## WORK TO DO
List every generation of cellular system that the 4G history text below mentions.

## EXCERPTED TEXT

------------------------------------------------------------------------

Thursday, September 26, 2013

4G History and Current Status

                       History of 4G and pre-4G technologies


       The 4G system was originally envisioned by the Defense Advanced Research Projects Agency (DARPA). The DARPA selected the distributed architecture and end-to-end Internet protocol (IP), and believed at an early stage in peer-to-peer networking in which every mobile device would be both a transceiver and a router for other devices in the network, eliminating the spoke-and-hub weakness of 2G and 3G cellular systems. Since the 2.5G GPRS system, cellular systems have provided dual infrastructures: packet switched nodes for data services, and circuit switched nodes for voice calls. In 4G systems, the circuit-switched infrastructure is abandoned and only a packet-switched network is provided, while 2.5G and 3G systems require both packet-switched and circuit-switched network nodes, i.e. two infrastructures in parallel. This means that in 4G, traditional voice calls are replaced by IP telephony.

------------------------------------------------------------------------

## DATA LINES
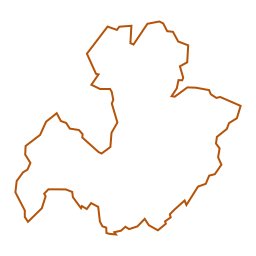 Vasilevo, Vasilevo, North Macedonia
{"feature_id": "65306769B98629679609772", "entity_name": "Vasilevo", "entity_type": "district", "adm_level": 2, "iso_a3": "MKD", "parent_name": "North Macedonia", "parent_adm1": "Vasilevo", "projection": "mercator", "projection_center": [22.637, 41.553], "detail": "fine", "context": "isolated", "style": "outline", "palette": "amber", "viewbox_px": 256, "rotation_deg": 0, "n_neighbors": 0, "source": "geoboundaries", "source_scale": "gbopen_adm2", "svg_char_len": 1338}
<svg xmlns="http://www.w3.org/2000/svg" viewBox="0 0 256 256"><path d="M131.4,25.8L119.3,26.7L116.9,29.9L107.6,26.6L86.9,53.7L96.0,73.8L98.5,74.4L91.4,84.8L100.1,89.0L110.1,89.0L111.7,91.8L113.3,99.8L111.8,103.6L117.4,122.5L111.5,132.8L110.4,147.0L101.6,153.5L98.6,152.1L82.3,137.5L82.6,134.2L78.9,130.0L69.8,128.6L66.1,122.9L60.8,121.0L56.7,113.2L46.1,121.7L40.1,134.9L25.6,146.0L25.2,154.6L30.4,162.9L27.5,169.6L23.1,172.3L16.7,181.0L15.4,192.3L24.8,210.5L24.8,217.0L28.0,221.8L41.8,208.3L45.6,196.4L44.2,193.7L48.4,189.3L65.7,189.4L72.2,191.9L72.9,197.2L81.0,208.2L81.8,206.1L86.8,209.0L91.1,203.1L98.2,206.9L99.9,221.5L102.4,226.3L106.2,227.6L106.5,233.0L109.2,233.8L115.9,234.5L114.3,232.2L121.0,230.7L125.4,226.8L129.2,229.1L137.4,226.4L144.7,218.9L148.8,225.2L157.9,230.3L165.8,223.8L165.1,221.3L170.7,217.4L169.9,214.2L174.6,209.5L184.6,200.5L186.4,205.0L198.0,186.6L205.8,183.8L209.2,175.6L214.8,174.2L221.4,164.7L218.1,157.3L219.6,148.4L216.0,143.6L216.9,136.9L226.8,129.0L229.0,123.1L236.9,118.2L240.6,105.9L220.2,97.0L216.4,97.9L210.8,94.3L209.1,90.1L195.9,87.7L187.4,87.4L174.7,96.7L171.6,96.2L176.8,88.3L178.5,80.1L182.2,80.3L183.2,77.6L179.9,66.3L187.2,62.3L188.2,45.3L178.2,41.5L172.9,31.8L167.2,31.2L163.2,23.4L159.3,21.5L147.4,23.8L133.5,44.5L130.4,43.1L131.4,25.8Z" fill="none" stroke="#b45309" stroke-width="2"/></svg>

------------------------------------------------------------------------

## WRITTEN REPLY
2G, 2.5G, 3G, 4G